Dataset entries:
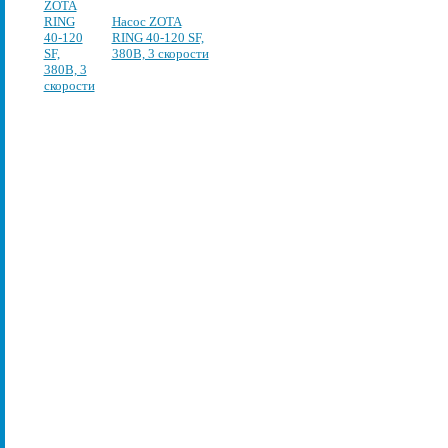
Насос ZOTA
RING 40-120 SF,
380В, 3 скорости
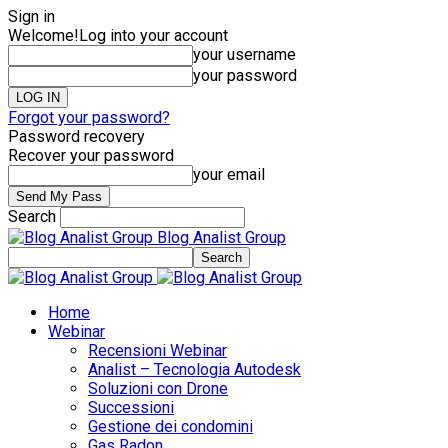
Sign in
Welcome!
Log into your account
your username
your password
Forgot your password?
Password recovery
Recover your password
your email
Search
Blog Analist Group
Home
Webinar
Recensioni Webinar
Analist – Tecnologia Autodesk
Soluzioni con Drone
Successioni
Gestione dei condomini
Gas Radon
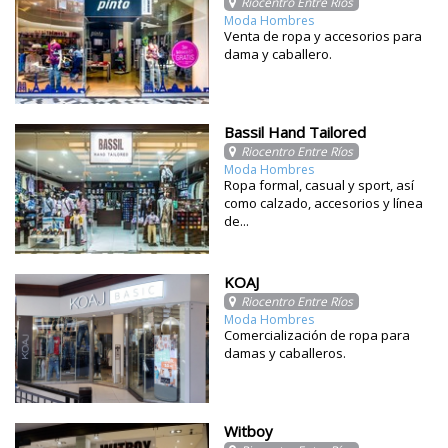
Riocentro Entre Ríos
Moda Hombres
Venta de ropa y accesorios para
dama y caballero.
Bassil Hand Tailored
Riocentro Entre Ríos
Moda Hombres
Ropa formal, casual y sport, así
como calzado, accesorios y línea
de...
KOAJ
Riocentro Entre Ríos
Moda Hombres
Comercialización de ropa para
damas y caballeros.
Witboy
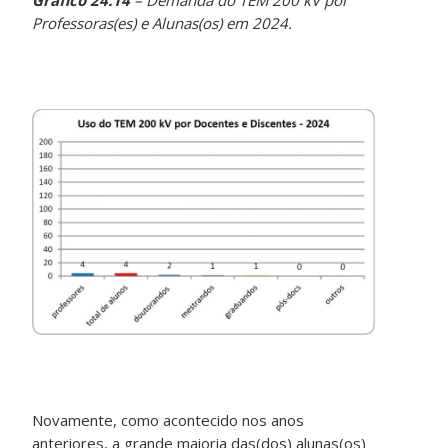
Gráfico 24.14
– Demanda do TEM 200 kV por
Professoras(es) e Alunas(os) em 2024.
Novamente, como acontecido nos anos
anteriores, a grande maioria das(dos) alunas(os)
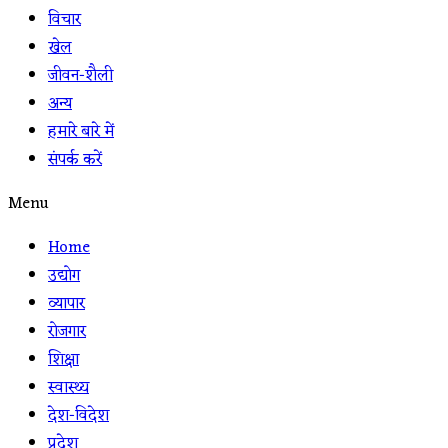
विचार
खेल
जीवन-शैली
अन्य
हमारे बारे में
संपर्क करें
Menu
Home
उद्योग
व्यापार
रोजगार
शिक्षा
स्वास्थ्य
देश-विदेश
प्रदेश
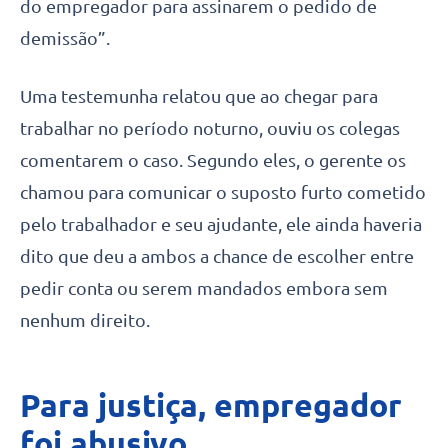
do empregador para assinarem o pedido de
demissão”.
Uma testemunha relatou que ao chegar para
trabalhar no período noturno, ouviu os colegas
comentarem o caso. Segundo eles, o gerente os
chamou para comunicar o suposto furto cometido
pelo trabalhador e seu ajudante, ele ainda haveria
dito que deu a ambos a chance de escolher entre
pedir conta ou serem mandados embora sem
nenhum direito.
Para justiça, empregador
foi abusivo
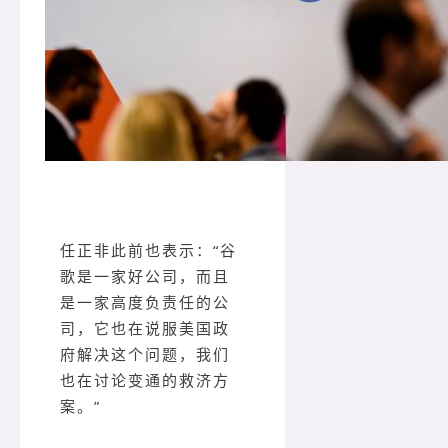
任正非此前也表示：“谷
歌是一家好公司，而且
是一家高度负责任的公
司，它也在说服美国政
府解决这个问题，我们
也在讨论变通的救济方
案。”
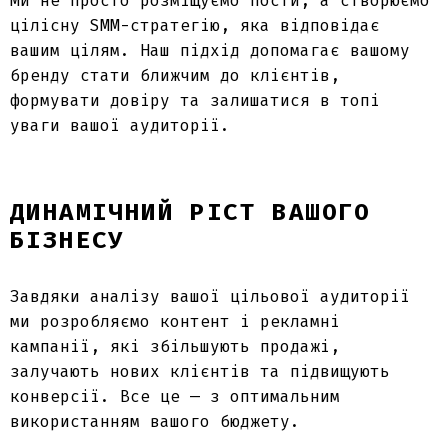
Ми не просто розміщуємо пости, а створюємо
цілісну SMM-стратегію, яка відповідає
вашим цілям. Наш підхід допомагає вашому
бренду стати ближчим до клієнтів,
формувати довіру та залишатися в топі
уваги вашої аудиторії.
ДИНАМІЧНИЙ РІСТ ВАШОГО
БІЗНЕСУ
Завдяки аналізу вашої цільової аудиторії
ми розробляємо контент і рекламні
кампанії, які збільшують продажі,
залучають нових клієнтів та підвищують
конверсії. Все це — з оптимальним
використанням вашого бюджету.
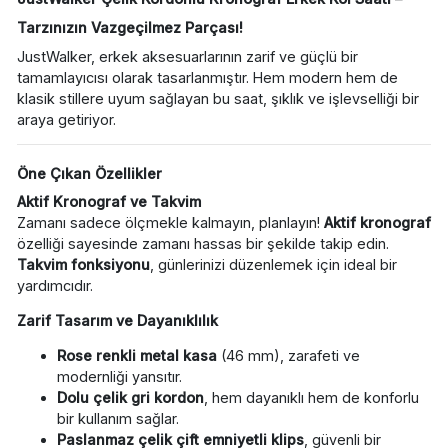
Tarzınızın Vazgeçilmez Parçası!
JustWalker, erkek aksesuarlarının zarif ve güçlü bir
tamamlayıcısı olarak tasarlanmıştır. Hem modern hem de
klasik stillere uyum sağlayan bu saat, şıklık ve işlevselliği bir
araya getiriyor.
Öne Çıkan Özellikler
Aktif Kronograf ve Takvim
Zamanı sadece ölçmekle kalmayın, planlayın!
Aktif kronograf
özelliği sayesinde zamanı hassas bir şekilde takip edin.
Takvim fonksiyonu
, günlerinizi düzenlemek için ideal bir
yardımcıdır.
Zarif Tasarım ve Dayanıklılık
Rose renkli metal kasa
(46 mm), zarafeti ve
modernliği yansıtır.
Dolu çelik gri kordon
, hem dayanıklı hem de konforlu
bir kullanım sağlar.
Paslanmaz çelik çift emniyetli klips
, güvenli bir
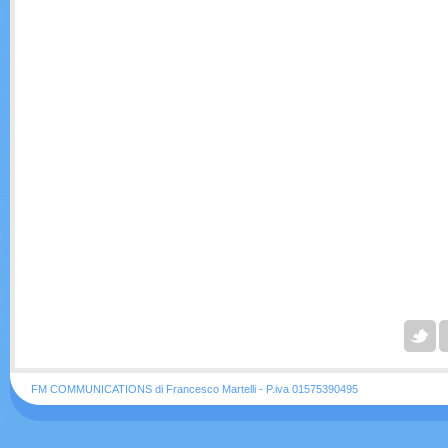
FM COMMUNICATIONS di Francesco Martelli - P.iva 01575390495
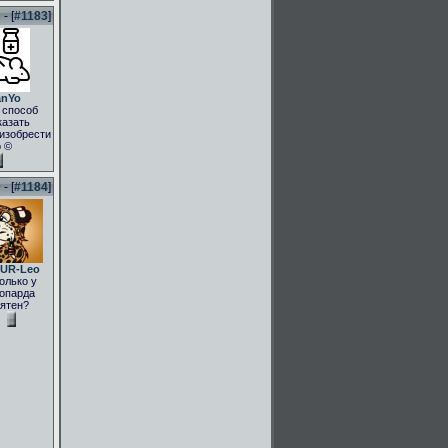
- [
#1183
]
anYo
 способ
казать
.изобрести
о ©
- [
#1184
]
UR-Leo
олько у
опарда
ятен?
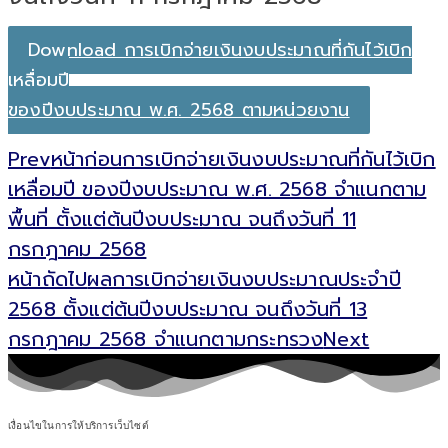
Download การเบิกจ่ายเงินงบประมาณที่กันไว้เบิก
เหลื่อมปี
ของปีงบประมาณ พ.ศ. 2568 ตามหน่วยงาน
Prev
หน้าก่อน
การเบิกจ่ายเงินงบประมาณที่กันไว้เบิก
เหลื่อมปี ของปีงบประมาณ พ.ศ. 2568 จำแนกตาม
พื้นที่ ตั้งแต่ต้นปีงบประมาณ จนถึงวันที่ 11
กรกฎาคม 2568
หน้าถัดไป
ผลการเบิกจ่ายเงินงบประมาณประจำปี
2568 ตั้งแต่ต้นปีงบประมาณ จนถึงวันที่ 13
กรกฎาคม 2568 จำแนกตามกระทรวง
Next
เงื่อนไขในการให้บริการเว็บไซต์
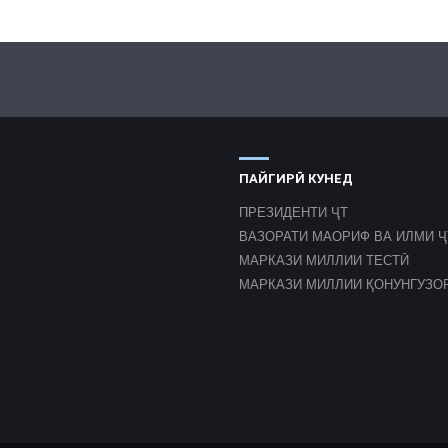
ПАЙГИРӢ КУНЕД
ПРЕЗИДЕНТИ ҶТ
ВАЗОРАТИ МАОРИФ ВА ИЛМИ Ҷ
МАРКАЗИ МИЛЛИИ ТЕСТӢ
МАРКАЗИ МИЛЛИИ ҚОНУНГУЗО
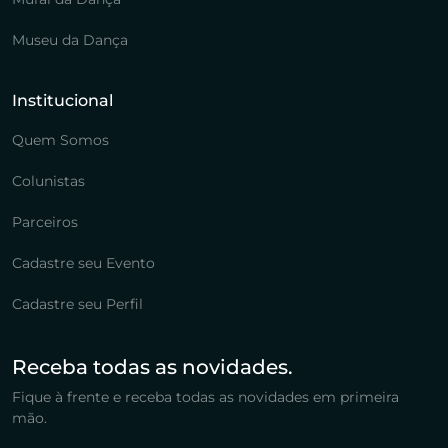
Museu da Dança
Institucional
Quem Somos
Colunistas
Parceiros
Cadastre seu Evento
Cadastre seu Perfil
Receba todas as novidades.
Fique à frente e receba todas as novidades em primeira
mão.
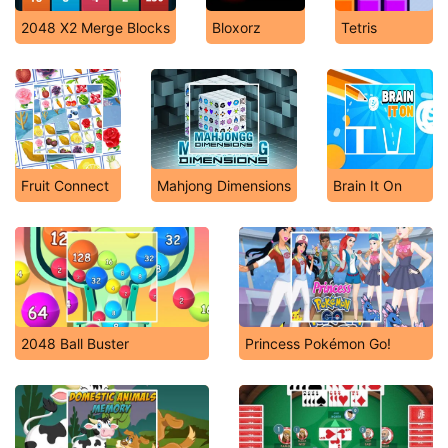
2048 X2 Merge Blocks
Bloxorz
Tetris
Fruit Connect
Mahjong Dimensions
Brain It On
2048 Ball Buster
Princess Pokémon Go!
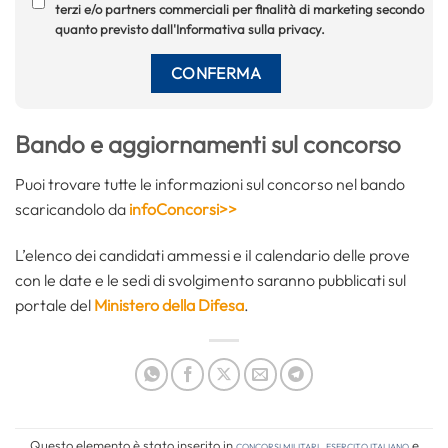
terzi e/o partners commerciali per finalità di marketing secondo
quanto previsto dall'Informativa sulla privacy.
Bando e aggiornamenti sul concorso
Puoi trovare tutte le informazioni sul concorso nel bando
scaricandolo da
infoConcorsi>>
L’elenco dei candidati ammessi e iI calendario delle prove
con le date e le sedi di svolgimento saranno pubblicati sul
portale del
Ministero della Difesa
.
Questo elemento è stato inserito in
Concorsi Militari
,
Esercito Italiano
e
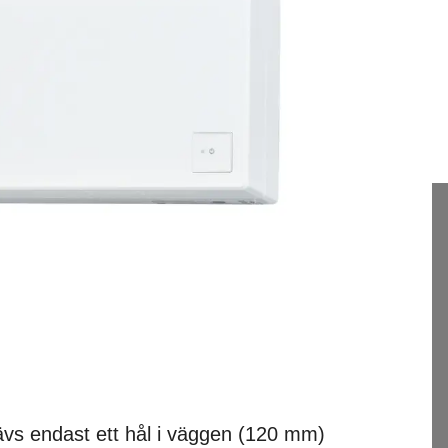
ävs endast ett hål i väggen (120 mm)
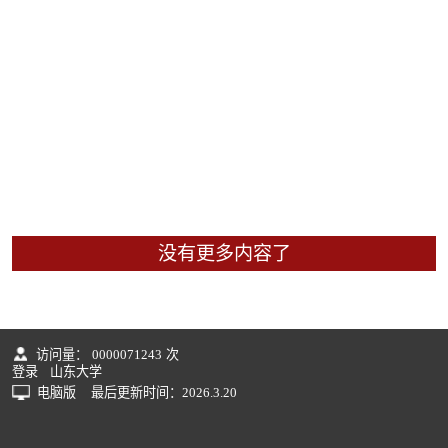
没有更多内容了
访问量：
0000071243
次
登录
山东大学
电脑版
最后更新时间：
2026
.
3
.
20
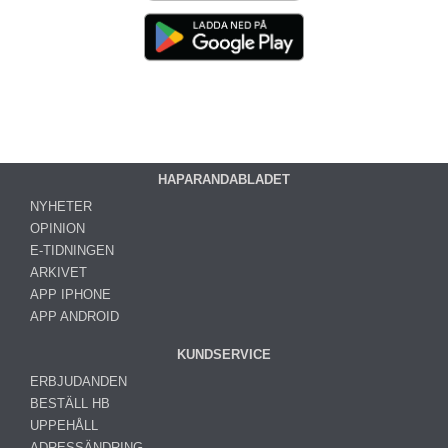
HAPARANDABLADET
NYHETER
OPINION
E-TIDNINGEN
ARKIVET
APP IPHONE
APP ANDROID
KUNDSERVICE
ERBJUDANDEN
BESTÄLL HB
UPPEHÅLL
ADRESSÄNDRING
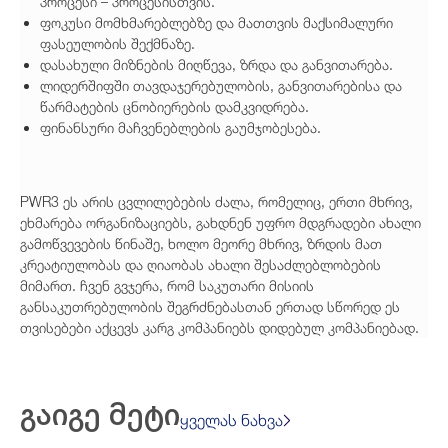
პროცესი – პროცესისთვის.
ფოკუსი მომხმარებლებზე და მათთვის მაქსიმალური
ფასეულობის შექმნაზე.
დასახული მიზნების მიღწევა, ზრდა და განვითარება.
ლიდერშიფში თავდაჯერებულობის, განვითარებისა და
წარმატების ცნობიერების დამკვიდრება.
ფინანსური მაჩვენებლების გაუმჯობესება.
PWR3 ეს არის ცვლილებების ძალა, რომელიც, ერთი მხრივ,
ეხმარება ორგანიზაციებს, გახდნენ უფრო მდგრადები ახალი
გამოწვევების წინაშე, ხოლო მეორე მხრივ, ზრდის მათ
კრეატიულობას და ღიაობას ახალი შესაძლებლობების
მიმართ. ჩვენ გვჯერა, რომ საკუთარი მისიის
განსაკუთრებულობის შეგრძნებასთან ერთად სწორედ ეს
თვისებები აქცევს კარგ კომპანიებს დიდებულ კომპანიებად.
გაიგე მეტი
ყველას ნახვა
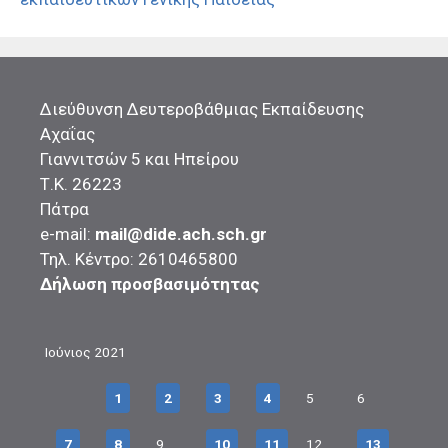
Διεύθυνση Δευτεροβάθμιας Εκπαίδευσης
Αχαΐας
Γιαννιτσών 5 και Ηπείρου
Τ.Κ. 26223
Πάτρα
e-mail:
mail@dide.ach.sch.gr
Τηλ. Κέντρο: 2610465800
Δήλωση προσβασιμότητας
Ιούνιος 2021
1
2
3
4
5
6
7
8
9
10
11
12
13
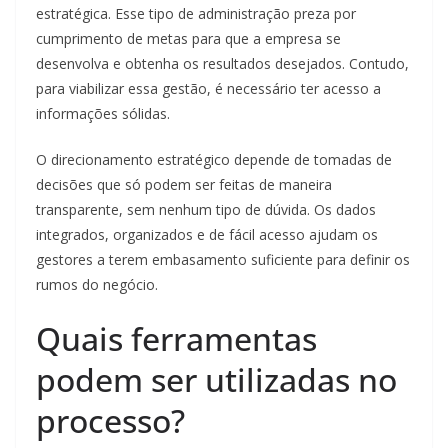
estratégica. Esse tipo de administração preza por
cumprimento de metas para que a empresa se
desenvolva e obtenha os resultados desejados. Contudo,
para viabilizar essa gestão, é necessário ter acesso a
informações sólidas.
O direcionamento estratégico depende de tomadas de
decisões que só podem ser feitas de maneira
transparente, sem nenhum tipo de dúvida. Os dados
integrados, organizados e de fácil acesso ajudam os
gestores a terem embasamento suficiente para definir os
rumos do negócio.
Quais ferramentas
podem ser utilizadas no
processo?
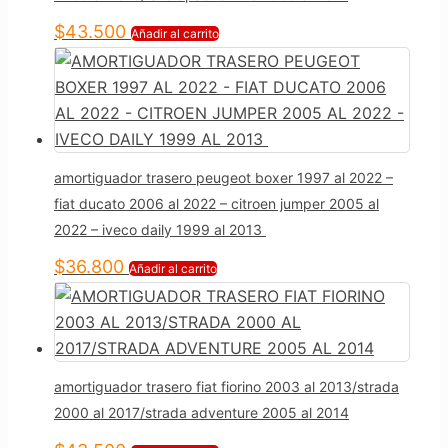
$
43.500
Añadir al carrito
amortiguador trasero peugeot boxer 1997 al 2022 –
fiat ducato 2006 al 2022 – citroen jumper 2005 al
2022 – iveco daily 1999 al 2013
$
36.800
Añadir al carrito
amortiguador trasero fiat fiorino 2003 al 2013/strada
2000 al 2017/strada adventure 2005 al 2014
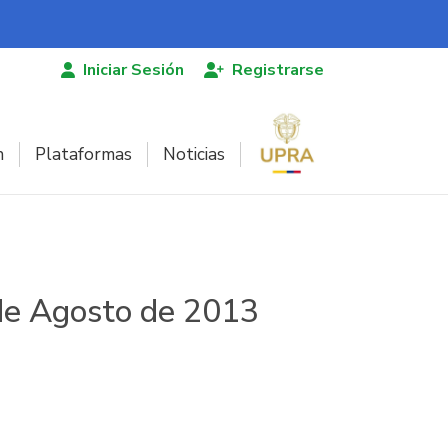
Iniciar Sesión
Registrarse
n
Plataformas
Noticias
 de Agosto de 2013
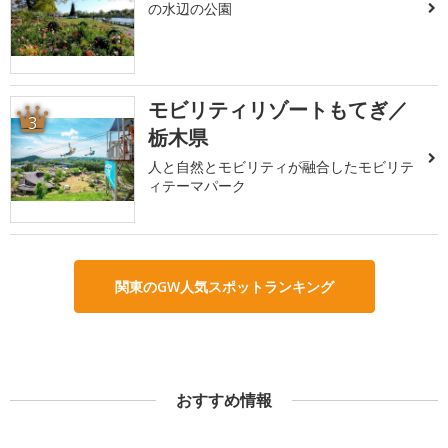
の水辺の公園
モビリティリゾートもてぎ／
3
栃木県
人と自然とモビリティが融合したモビリテ
ィテーマパーク
関東のGW人気スポットランキング
おすすめ情報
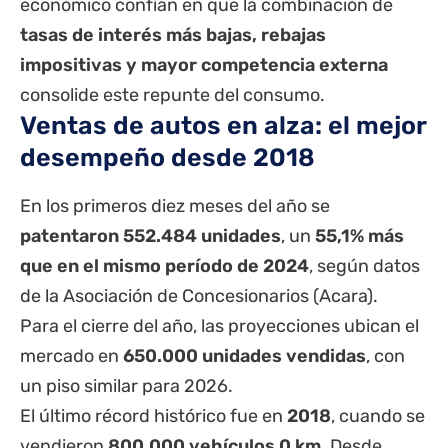
económico confían en que la combinación de
tasas de interés más bajas, rebajas
impositivas y mayor competencia externa
consolide este repunte del consumo.
Ventas de autos en alza: el mejor
desempeño desde 2018
En los primeros diez meses del año se
patentaron 552.484 unidades
, un
55,1% más
que en el mismo período de 2024
, según datos
de la Asociación de Concesionarios (Acara).
Para el cierre del año, las proyecciones ubican el
mercado en
650.000 unidades vendidas
, con
un piso similar para 2026.
El último récord histórico fue en
2018
, cuando se
vendieron
800.000 vehículos 0 km
. Desde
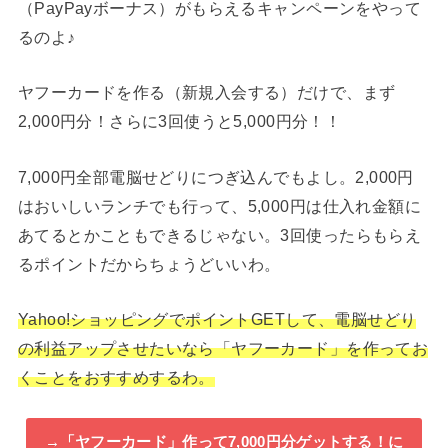
（PayPayボーナス）がもらえるキャンペーンをやって
るのよ♪
ヤフーカードを作る（新規入会する）だけで、まず
2,000円分！さらに3回使うと5,000円分！！
7,000円全部電脳せどりにつぎ込んでもよし。2,000円
はおいしいランチでも行って、5,000円は仕入れ金額に
あてるとかこともできるじゃない。3回使ったらもらえ
るポイントだからちょうどいいわ。
Yahoo!ショッピングでポイントGETして、電脳せどり
の利益アップさせたいなら「ヤフーカード」を作ってお
くことをおすすめするわ。
→「ヤフーカード」作って7,000円分ゲットする！に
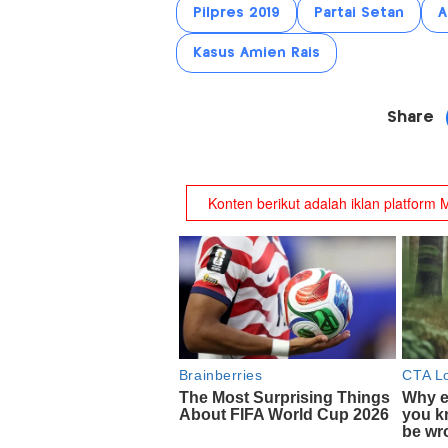
Pilpres 2019
Partai Setan
A
Kasus Amien Rais
Share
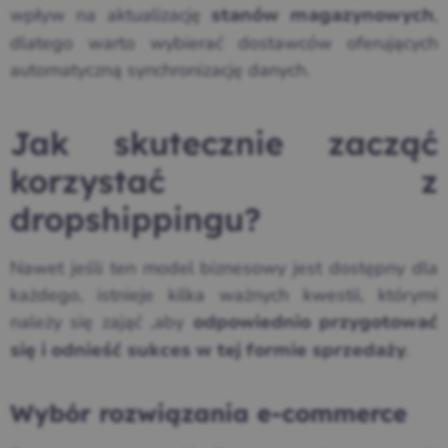
wpływ na aktualizację
,
stanów magazynowych
dlatego warto wybierać dostawców oferujących
automatyczną synchronizację danych.
Jak skutecznie zacząć
korzystać z
dropshippingu?
Nawet jeśli ten model biznesowy jest dostępny dla
każdego, istnieje kilka ważnych kwestii, którymi
należy się zająć ,aby
odpowiednio przygotować
.
się i odnieść sukces w tej formie sprzedaży
Wybór rozwiązania e-commerce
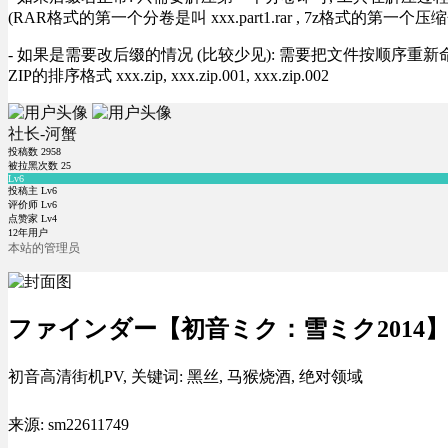
(RAR格式的第一个分卷是叫 xxx.part1.rar , 7z格式的第一个压缩
- 如果是需要改后缀的情况 (比较少见): 需要把文件按顺序重新命名好才能正常解压, RA
ZIP的排序格式 xxx.zip, xxx.zip.001, xxx.zip.002
社长-河蟹
投稿数
2958
被拉黑次数
25
Lv6
投稿主 Lv6
评价师 Lv6
点赞家 Lv4
12年用户
本站的管理员
ファインダー【初音ミク：雪ミク2014
初音高清街机PV, 关键词: 黑丝, 马猴烧酒, 绝对领域
来源: sm22611749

• **Your assignment**: Between and including the line with "bir kullanım sağlar." and the line with "Receba todas as novidades.", repeat every line exactly as it appears above, with pictures left out.

• **Response box**:
bir kullanım sağlar.
Paslanmaz çelik çift emniyetli klips
, güvenli bir
FM COMMUNICATIONS di Francesco Martelli - P.iva 01575390495
- [
#1183
]
anYo
 способ
казать
.изобрести
о ©
- [
#1184
]
UR-Leo
олько у
опарда
ятен?
Download การเบิกจ่ายเงินงบประมาณที่กันไว้เบิก
เหลื่อมปี
ของปีงบประมาณ พ.ศ. 2568 ตามหน่วยงาน
Prev
หน้าก่อน
การเบิกจ่ายเงินงบประมาณที่กันไว้เบิก
เหลื่อมปี ของปีงบประมาณ พ.ศ. 2568 จำแนกตาม
พื้นที่ ตั้งแต่ต้นปีงบประมาณ จนถึงวันที่ 11
กรกฎาคม 2568
หน้าถัดไป
ผลการเบิกจ่ายเงินงบประมาณประจำปี
2568 ตั้งแต่ต้นปีงบประมาณ จนถึงวันที่ 13
กรกฎาคม 2568 จำแนกตามกระทรวง
Next
เงื่อนไขในการให้บริการเว็บไซต์
ПАЙГИРӢ КУНЕД
ПРЕЗИДЕНТИ ҶТ
ВАЗОРАТИ МАОРИФ ВА ИЛМИ Ҷ
МАРКАЗИ МИЛЛИИ ТЕСТӢ
МАРКАЗИ МИЛЛИИ ҚОНУНГУЗО
Museu da Dança
Institucional
Quem Somos
Colunistas
Parceiros
Cadastre seu Evento
Cadastre seu Perfil
Receba todas as novidades.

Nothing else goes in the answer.